Given records START

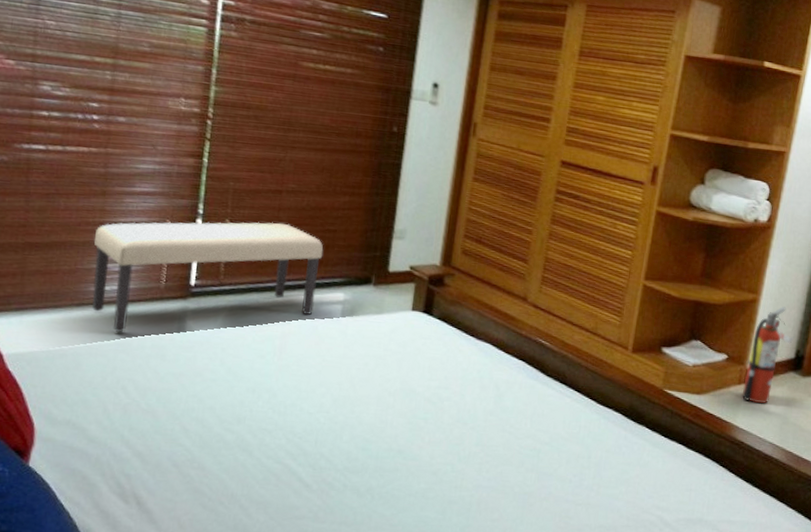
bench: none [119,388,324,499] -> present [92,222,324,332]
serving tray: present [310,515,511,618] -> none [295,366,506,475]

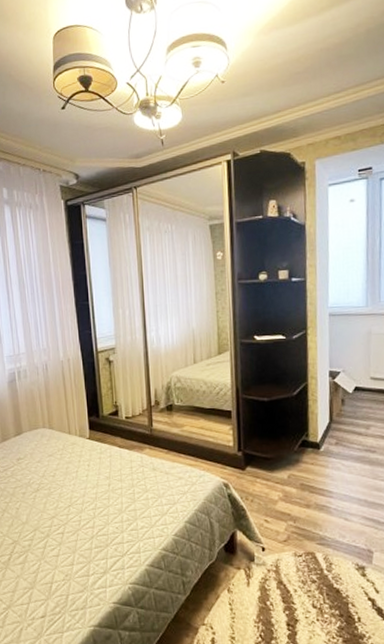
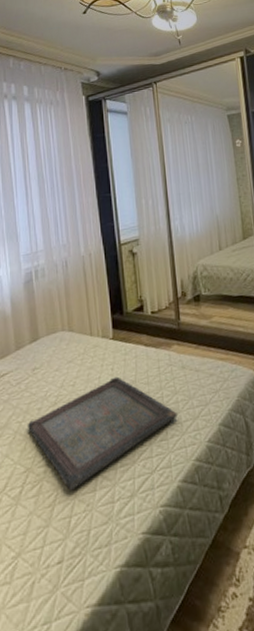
serving tray: none [14,472,147,563] -> present [28,376,178,491]

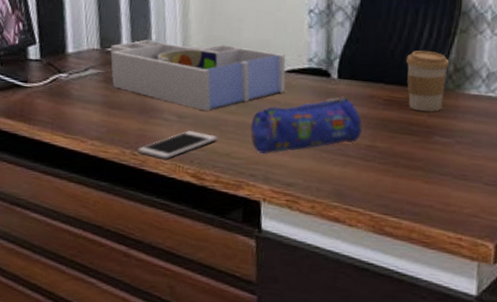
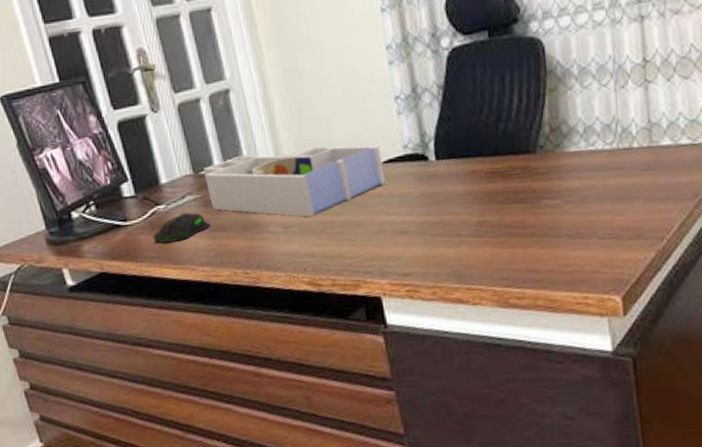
computer mouse: none [50,84,107,112] -> present [153,212,210,243]
cell phone: present [137,131,218,159] -> none [249,239,327,273]
pencil case: present [250,96,362,155] -> none [357,177,469,250]
coffee cup: present [406,50,450,111] -> none [500,116,545,177]

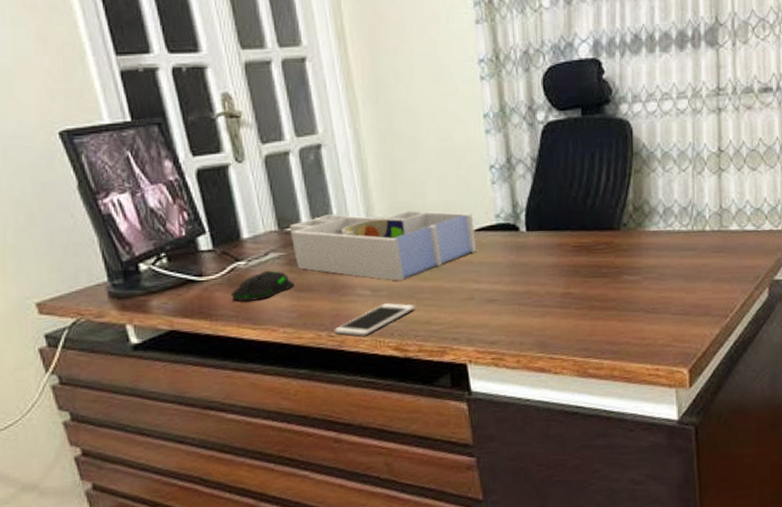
cell phone: none [249,239,327,273] -> present [334,303,416,337]

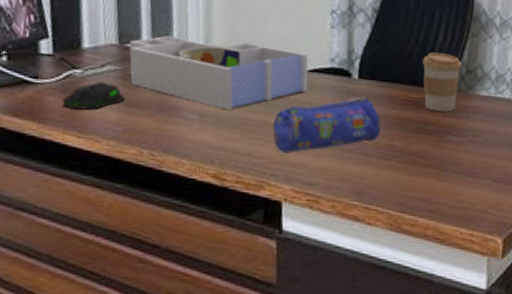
cell phone: present [334,303,416,337] -> none [156,130,240,160]
pencil case: none [446,248,556,317] -> present [272,96,381,154]
coffee cup: none [589,194,629,252] -> present [423,52,463,112]

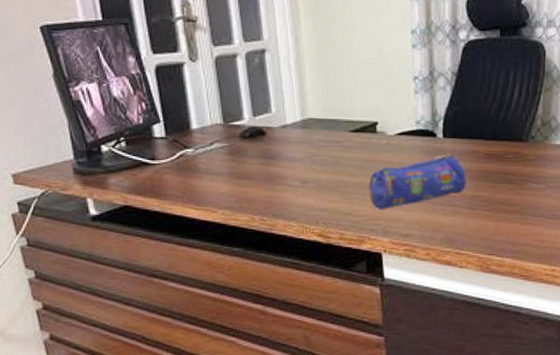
computer mouse: present [62,81,125,110] -> none [178,158,234,184]
desk organizer: present [129,36,308,110] -> none [233,112,397,175]
coffee cup: present [423,52,463,112] -> none [501,108,538,161]

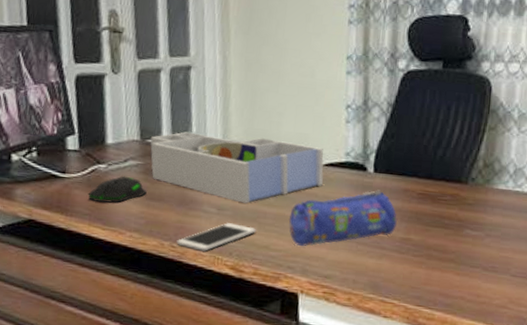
computer mouse: none [178,158,234,184] -> present [88,176,147,203]
desk organizer: none [233,112,397,175] -> present [150,131,324,204]
cell phone: none [266,194,340,222] -> present [176,223,257,251]

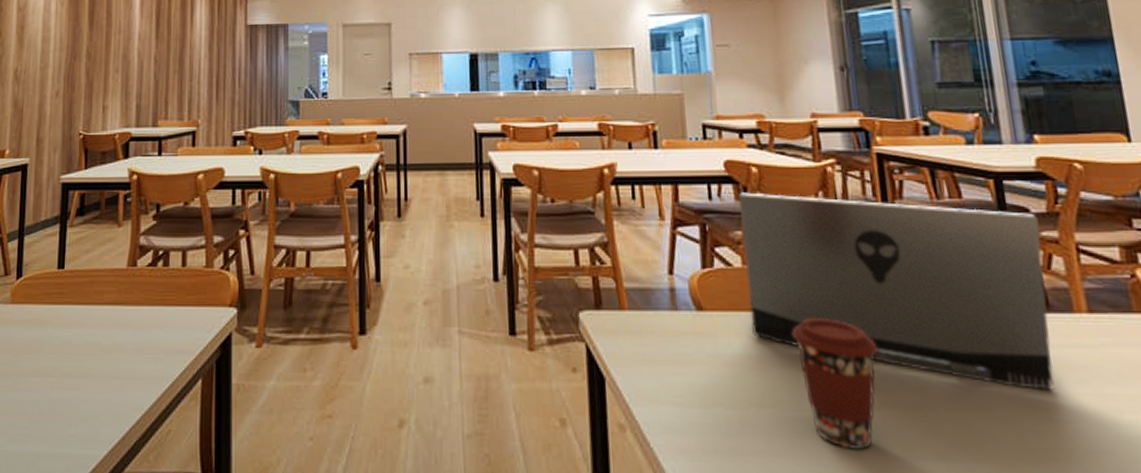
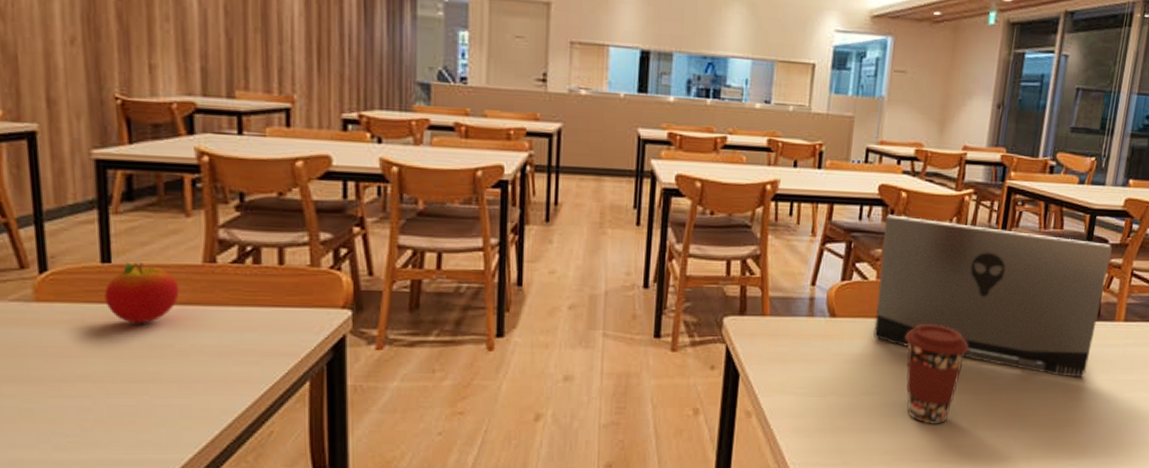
apple: none [57,268,109,323] -> present [104,262,180,324]

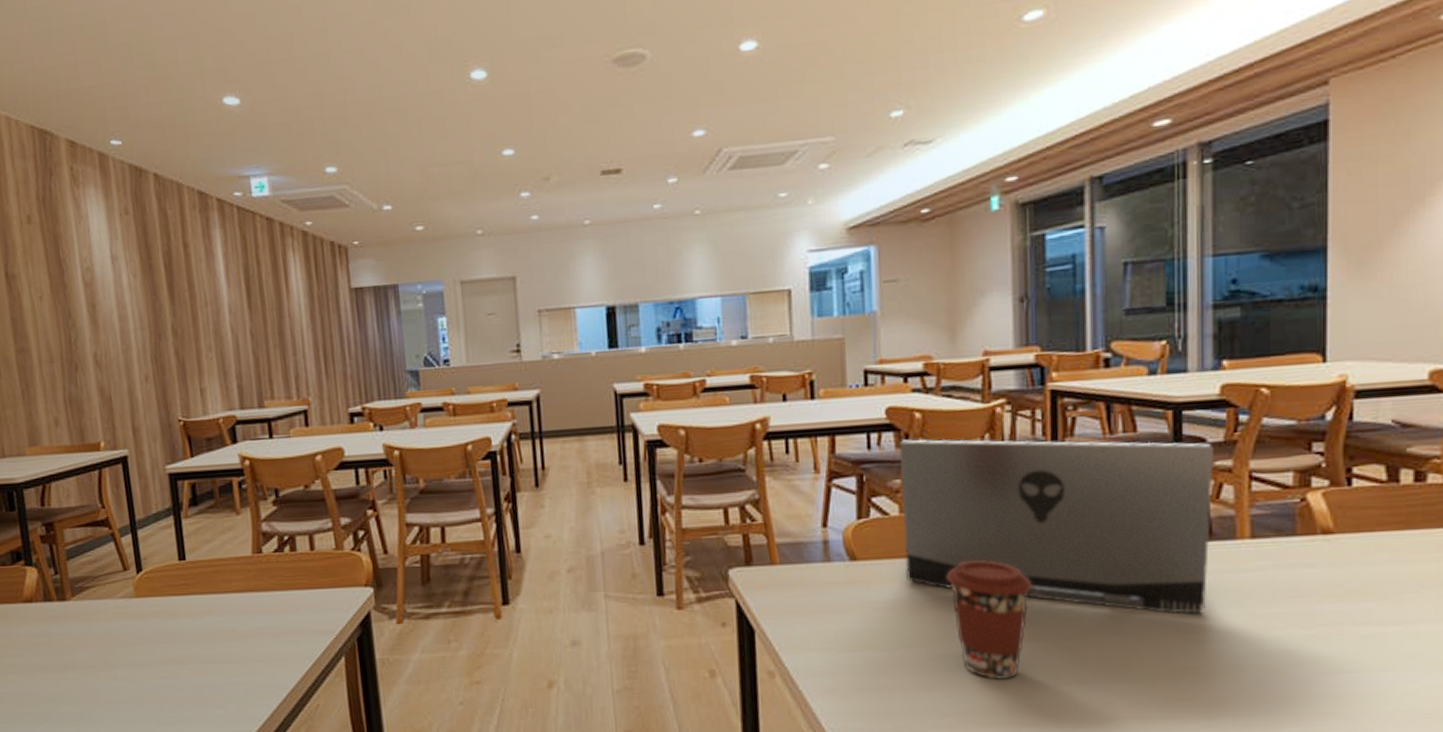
apple: present [104,262,180,324] -> none [182,558,237,612]

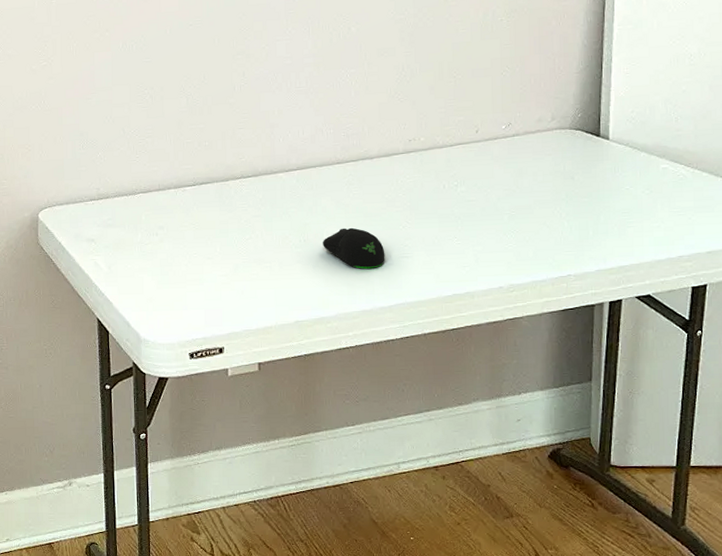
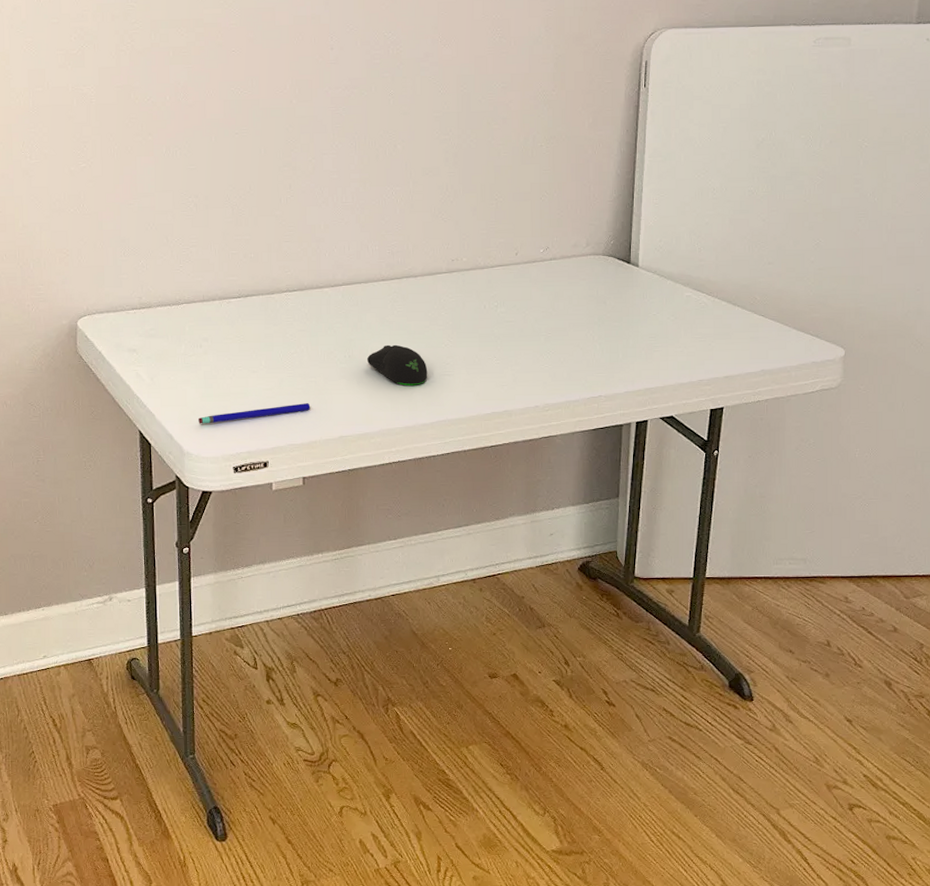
pen: none [155,288,266,311] -> present [198,403,311,424]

Given records END

Task goal:
The required output is every line above that contains the string "tray".

Solution to this problem:
serving tray: present [310,515,511,618] -> none [295,366,506,475]
serving tray: none [14,472,147,563] -> present [28,376,178,491]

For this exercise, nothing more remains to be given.